Passam os dias, passam as semanas e os meses. Estamos em abril e há quatro meses que me encontro aqui. Minha saúde é excelente. Estou forte e os pés, acostumados a andar descalços, me permitem longas caminhadas sem cansaço algum, caçando lagartos grandes. Esqueci-me de dizer que, depois da minha primeira visita ao feiticeiro, tinha pedido a Zorrillo que me trouxesse tintura de iodo, água oxigenada, algodão, gaze, tabletes de quinino e Stovarsol. Tinha visto um preso no hospital com uma ferida grande como a do feiticeiro e Chatal, o enfermeiro, amassava uma pílula de Stovarsol e a aplicava no ferimento. Recebi tudo o que pedira e mais uma pomada que Zorrillo trouxera por sua conta. Mandei a faca pequena de madeira ao feiticeiro e ele me respondeu mandando a dele. Levei muito tempo e tive muita dificuldade em convencê-lo a deixar-me tratar dele, mas, depois de algumas visitas, a chaga estava reduzida à metade; em seguida, ele continuou o tratamento sozinho e, um belo dia, me enviou a faca grande de madeira para que eu fosse vê-lo completamente curado. Ninguém soube jamais que tinha sido eu quem o curara.
Minhas mulheres não me deixam. Quando Lali está pescando, Zoraima fica comigo. Quando Zoraima vai mergulhar, Lali me faz companhia.

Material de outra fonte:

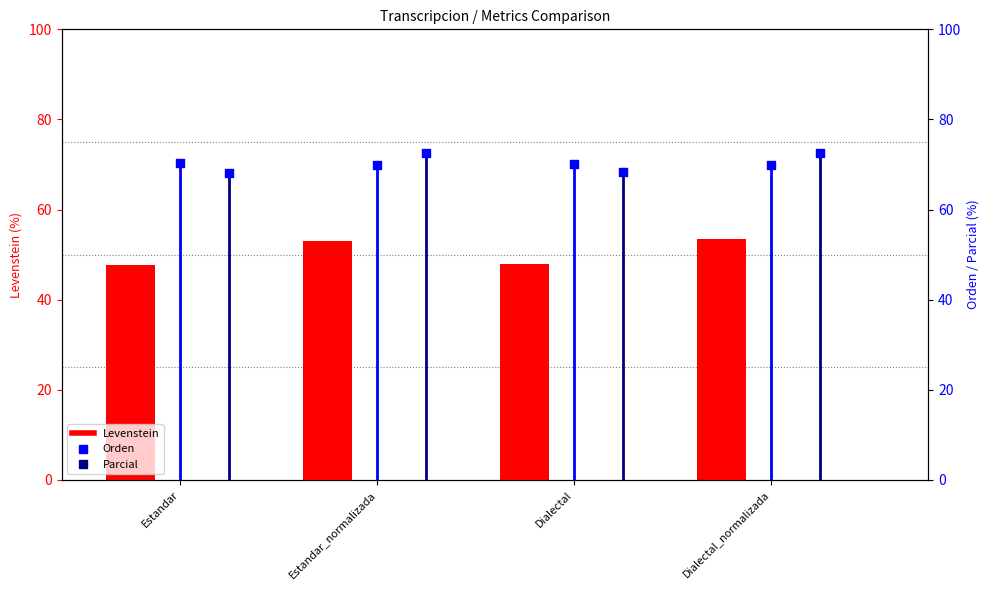

Which series has the largest total across all categories?

Parcial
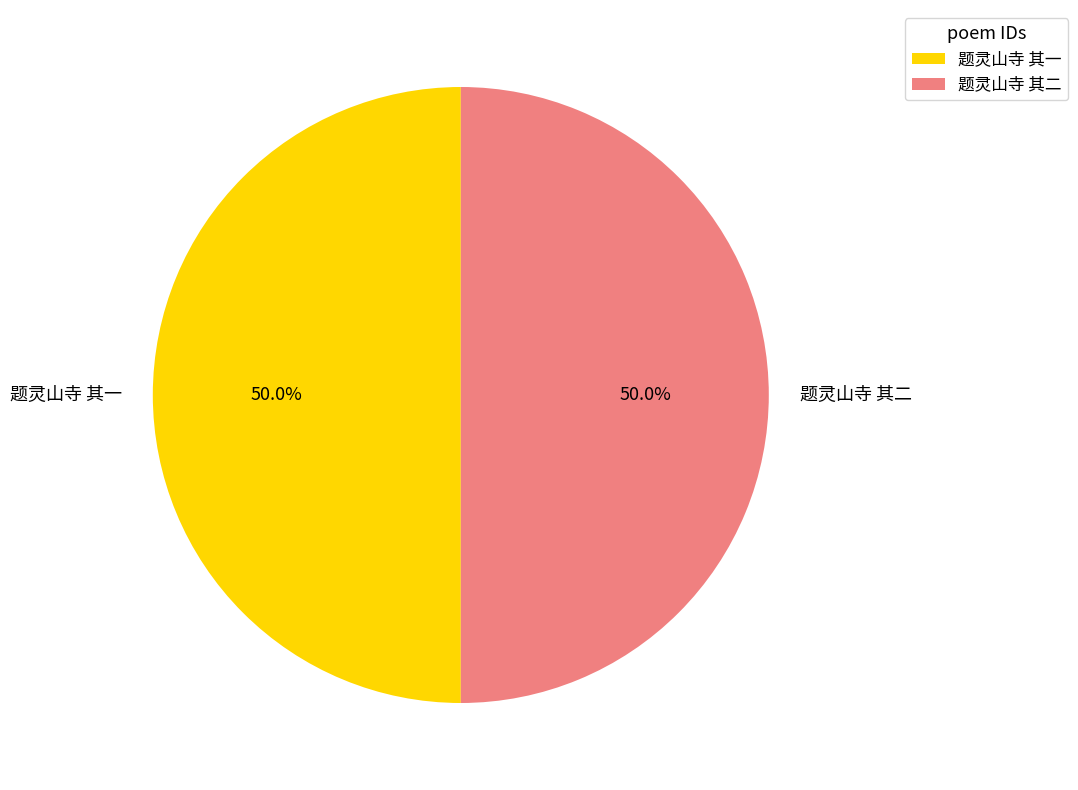

What is the total percentage of 题灵山寺 其二 and 题灵山寺 其一?

100.0%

Nasceu um filho de Zato. No momento em que sentiu as dores do parto, sua mulher foi para a praia, escondeu-se atrás de uma rocha que a protegia do olhar de todos e uma outra mulher de Zato lhe levou um cesto grande com broas, água doce e açúcar escuro não refinado. O nascimento deve ter ocorrido por volta das 4 horas da tarde, pois, no pôr do sol, ela apareceu caminhando em direção à aldeia, gritando e levantando os braços com o nenen. Antes de ela chegar, Zato já sabe que é um homem. Percebo que, se fosse uma menina, ela teria chegado sem gritar alegremente e não levantaria a criança nos braços, como estava fazendo. É Lali quem me explica isso, por mímica. A índia vem vindo, de repente pára e levanta o garoto. Zato estende os braços e grita, sem se mexer. Ela torna a andar alguns metros, levanta outra vez o garoto e volta a parar. Zato grita e estende novamente os braços. Nos últimos 30 ou 40 metros da caminhada da mulher, a cena se repete cinco ou seis vezes. Zato não sai dos umbrais da sua cabana: permanece diante da porta maior de sua casa e todos estão colocados à sua direita ou à sua esquerda. Quando chega a apenas cinco ou seis passos, a mãe ergue o filho, pára e grita. Então Zato avança, pega a criança, levanta-a em seus braços, volta-se para o oriente e grita três vezes, levantando três vezes o bebê. Senta-se, coloca a criança deitada atravessada sobre seu peito, sob o braço direito, com a cabeça sob a axila esquerda. Depois entra, sem se voltar, pela porta grande da casa. Todos o seguem e a mãe é quem entra por último. Bebemos todo o vinho fermentado que havia.